All Models Are Useful: Bayesian Ensembling for Robust High-Resolution COVID-19 Forecasting
Speaker: Aniruddha Adiga, Research Scientist within the Network Systems Science and Advanced Computing division at the University of Virginia's Biocomplexity Institute
Abstract: Timely, high-resolution forecasts of infectious disease incidence are useful for policymakers in deciding intervention measures and estimating healthcare resource burden. Although multiple methods have been explored for this task, their performance has varied across space and time due to noisy data and the inherent dynamic nature of the pandemic. In this talk, we discuss our efforts towards forecasting COVID-19 confirmed cases which have continued to serve local, state, and multinational health agencies for over a year. We present a forecasting pipeline that incorporates probabilistic forecasts from multiple statistical, machine-learning, and mechanistic methods through a Bayesian ensembling scheme and can produce forecasts at different resolutions: county, state, and national level. In terms of forecast evaluation, while showing that the Bayesian ensemble is at least as good as the individual methods, we also show that each individual method contributes significantly to different spatial regions and time points.

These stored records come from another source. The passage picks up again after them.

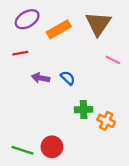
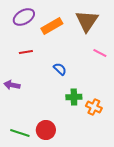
red line: (20, 53) -> (26, 52), moved
purple arrow: (41, 78) -> (12, 85), moved

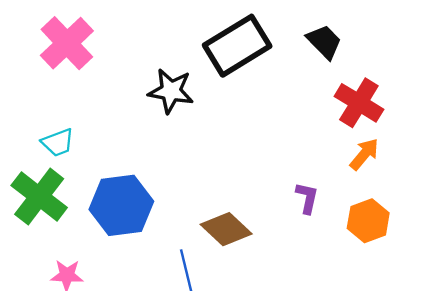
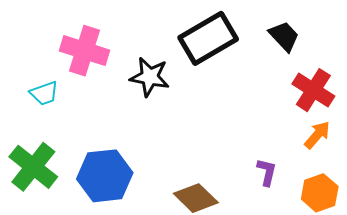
pink cross: (67, 43) -> (84, 51), moved, turned -30
cyan trapezoid: (58, 143) -> (44, 93), moved

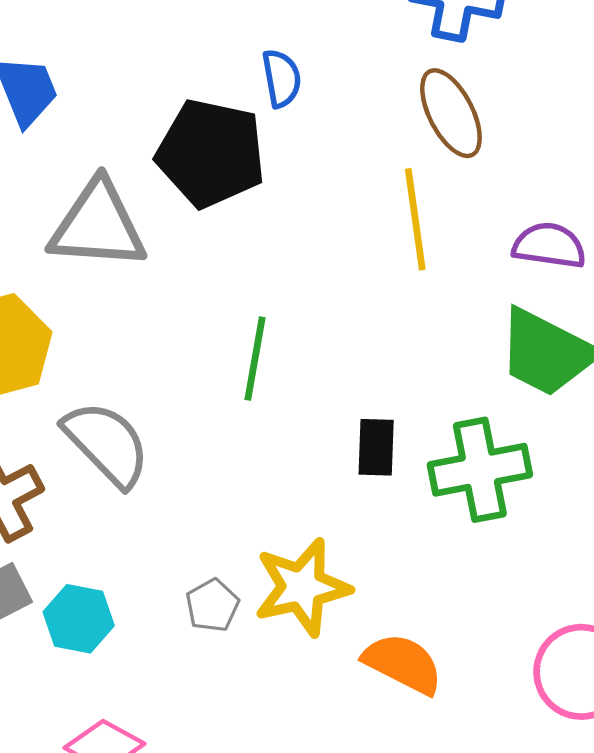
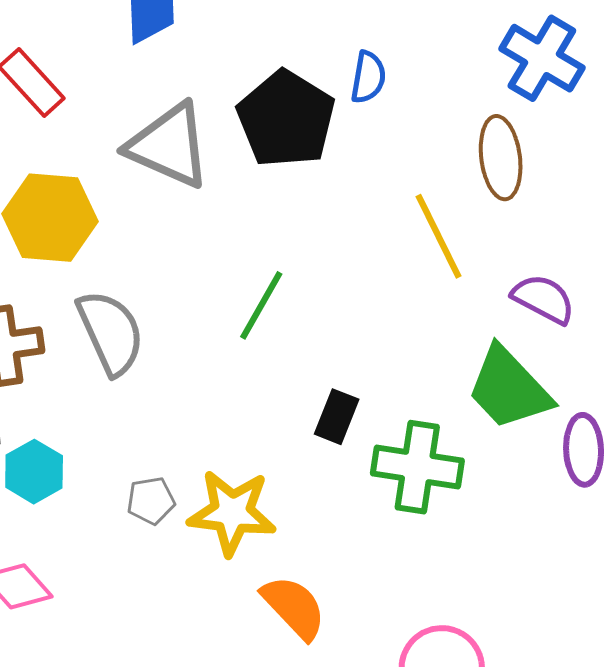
yellow line: (415, 219) -> (438, 236), turned -38

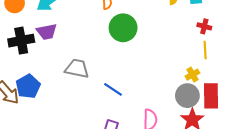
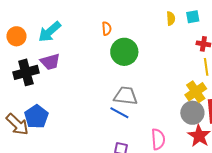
gray trapezoid: (77, 69) -> (126, 96), moved
yellow cross: (192, 75) -> (196, 92), size x1.5

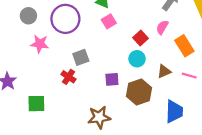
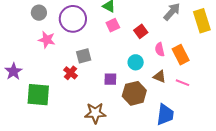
pink semicircle: (162, 27) -> (160, 49), moved, turned -48
red square: (141, 38) -> (141, 31), moved
brown triangle: (164, 71) -> (159, 76), turned 40
green square: (36, 104) -> (38, 95), size x1.4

We compare our model's performance with other similar models being integrated into the CDC-initiated COVID-19 Forecast Hub. In addition, we have developed a public-access interactive dashboard for visualizing and evaluating our model forecasts and will discuss some of its functionalities.
Bio: Aniruddha Adiga is a Research Scientist at the NSSAC Division of the Biocomplexity Institute and Initiative, UVA. He completed his Ph.D. from the Department of Electrical Engineering, Indian Institute of Science (IISc), Bangalore, India, and has held the position of Postdoctoral fellow at IISC, North Carolina State University, and UVA. His research areas include signal processing, machine learning, data mining, forecasting, and big data analysis. At NSSAC, his primary focus has been the analysis and development of forecasting systems for epidemiological signals such as influenza-like illness and COVID-19 using auxiliary data sources.